### [The problem]
Write out all of the records below precisely as given, omitting the images.
Start of Listed entries
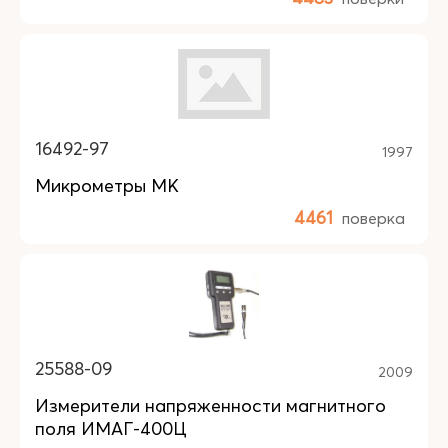
16492-97
1997
Микрометры МК
4461
поверка
25588-09
2009
Измерители напряженности магнитного
поля ИМАГ-400Ц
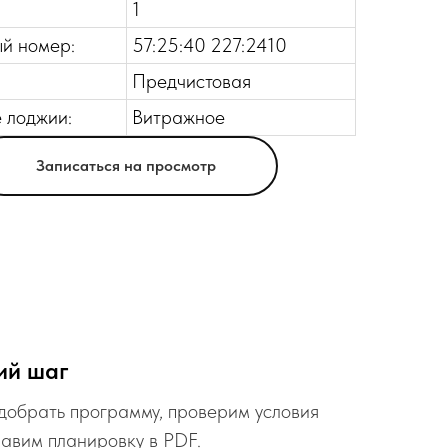
1
й номер:
57:25:40 227:2410
Предчистовая
 лоджии:
Витражное
Записаться на просмотр
ий шаг
обрать программу, проверим условия
равим планировку в PDF.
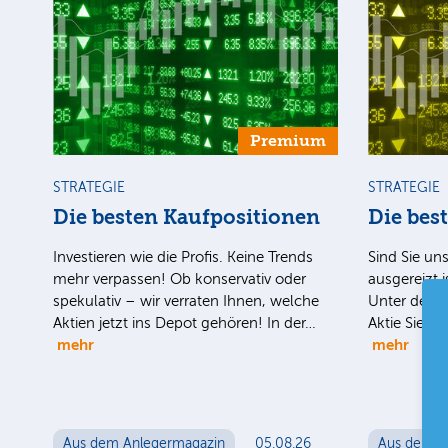
Premium
STRATEGIE
STRATEGIE
Die besten Kaufpositionen
Die bes
Investieren wie die Profis. Keine Trends
Sind Sie uns
mehr verpassen! Ob konservativ oder
ausgereizt i
spekulativ – wir verraten Ihnen, welche
Unter der H
Aktien jetzt ins Depot gehören! In der…
Aktie Sie n
mehr
mehr
Aus dem Anlegermagazin
05.08.26
Aus dem A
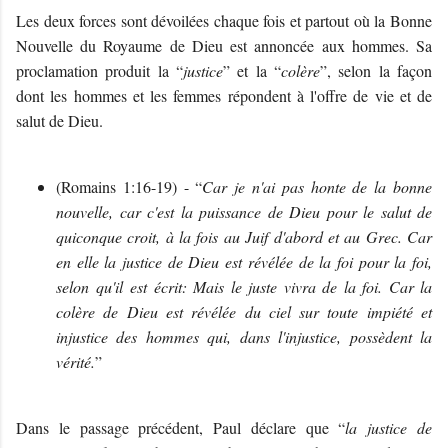
Les deux forces sont dévoilées chaque fois et partout où la Bonne
Nouvelle du Royaume de Dieu est annoncée aux hommes. Sa
proclamation produit la “
justice
” et la “
colère
”, selon la façon
dont les hommes et les femmes répondent à l'offre de vie et de
salut de Dieu.
(Romains 1:16-19) - “
Car je n'ai pas honte de la bonne
nouvelle, car c'est la puissance de Dieu pour le salut de
quiconque croit, à la fois au Juif d'abord et au Grec. Car
en elle la justice de Dieu est révélée de la foi pour la foi,
selon qu'il est écrit: Mais le juste vivra de la foi. Car la
colère de Dieu est révélée du ciel sur toute impiété et
injustice des hommes qui, dans l'injustice, possèdent la
vérité.
”
Dans le passage précédent, Paul déclare que “
la justice de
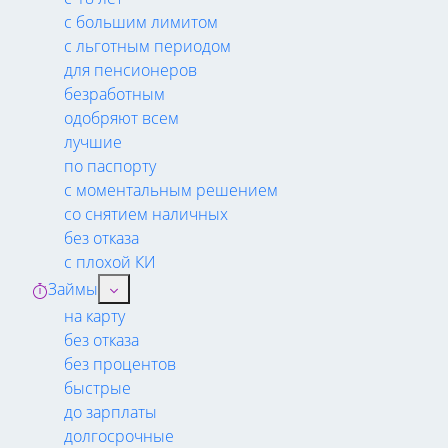
с большим лимитом
с льготным периодом
для пенсионеров
безработным
одобряют всем
лучшие
по паспорту
с моментальным решением
со снятием наличных
без отказа
с плохой КИ
Займы
на карту
без отказа
без процентов
быстрые
до зарплаты
долгосрочные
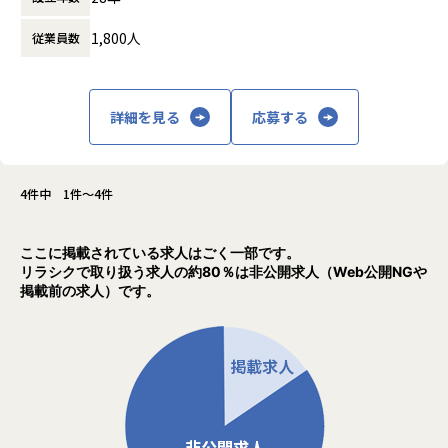
す。
からできること」を見出し、日本のエンジニ
月一で面談を行ってくれるため、やりたいことや自分の頑張
1,800人
従業員数
アリング業界から必要とされ続ける会社を目
りがちゃんと反映されるところが
指して事業拡大を続けています。
アルテニアの良さです。
＜入社4年目 エンジニア＞
詳細を見る
応募する
転職前の会社の社長が代わり、会社の方針と私のエンジニア
としての方針に
相違が出てきてしまったため転職しました。
エンジニアとして働きつつ、現場の人の関係を元に販路を広
4件中 1件～4件
げるといった営業の役割も
できるようになりました。ソフトウェアの設計や製造の経験
ここに掲載されている求人はごく一部です。
しかなかったため、
リラシクで取り扱う求人の約80％は非公開求人（Web公開NGや
エンジニアとしてこの様な活躍の仕方もあるのかと実感しま
掲載前の求人）です。
した。
エンジニアだけでなく採用・営業・教育といったやれる事が
増えるところは
アルテニアのいいところだと思います。
【業務の変更の範囲】
会社の規定に準ずる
End of Listed entries
### [Solution]
16492-97
1997
Микрометры МК
4461
поверка
25588-09
2009
Измерители напряженности магнитного
поля ИМАГ-400Ц
1
й номер:
57:25:40 227:2410
Предчистовая
 лоджии:
Витражное
Записаться на просмотр
ий шаг
обрать программу, проверим условия
равим планировку в PDF.
Premium
STRATEGIE
STRATEGIE
Die besten Kaufpositionen
Die bes
Investieren wie die Profis. Keine Trends
Sind Sie uns
mehr verpassen! Ob konservativ oder
ausgereizt i
spekulativ – wir verraten Ihnen, welche
Unter der H
Aktien jetzt ins Depot gehören! In der…
Aktie Sie n
mehr
mehr
Aus dem Anlegermagazin
05.08.26
Aus dem A
Les deux forces sont dévoilées chaque fois et partout où la Bonne
Nouvelle du Royaume de Dieu est annoncée aux hommes. Sa
proclamation produit la “
justice
” et la “
colère
”, selon la façon
dont les hommes et les femmes répondent à l'offre de vie et de
salut de Dieu.
(Romains 1:16-19) - “
Car je n'ai pas honte de la bonne
nouvelle, car c'est la puissance de Dieu pour le salut de
quiconque croit, à la fois au Juif d'abord et au Grec. Car
en elle la justice de Dieu est révélée de la foi pour la foi,
selon qu'il est écrit: Mais le juste vivra de la foi. Car la
colère de Dieu est révélée du ciel sur toute impiété et
injustice des hommes qui, dans l'injustice, possèdent la
vérité.
”
Dans le passage précédent, Paul déclare que “
la justice de
с большим лимитом
с льготным периодом
для пенсионеров
безработным
одобряют всем
лучшие
по паспорту
с моментальным решением
со снятием наличных
без отказа
с плохой КИ
Займы
на карту
без отказа
без процентов
быстрые
до зарплаты
долгосрочные
す。
からできること」を見出し、日本のエンジニ
月一で面談を行ってくれるため、やりたいことや自分の頑張
1,800人
従業員数
アリング業界から必要とされ続ける会社を目
りがちゃんと反映されるところが
指して事業拡大を続けています。
アルテニアの良さです。
＜入社4年目 エンジニア＞
詳細を見る
応募する
転職前の会社の社長が代わり、会社の方針と私のエンジニア
としての方針に
相違が出てきてしまったため転職しました。
エンジニアとして働きつつ、現場の人の関係を元に販路を広
4件中 1件～4件
げるといった営業の役割も
できるようになりました。ソフトウェアの設計や製造の経験
ここに掲載されている求人はごく一部です。
しかなかったため、
リラシクで取り扱う求人の約80％は非公開求人（Web公開NGや
エンジニアとしてこの様な活躍の仕方もあるのかと実感しま
掲載前の求人）です。
した。
エンジニアだけでなく採用・営業・教育といったやれる事が
増えるところは
アルテニアのいいところだと思います。
【業務の変更の範囲】
会社の規定に準ずる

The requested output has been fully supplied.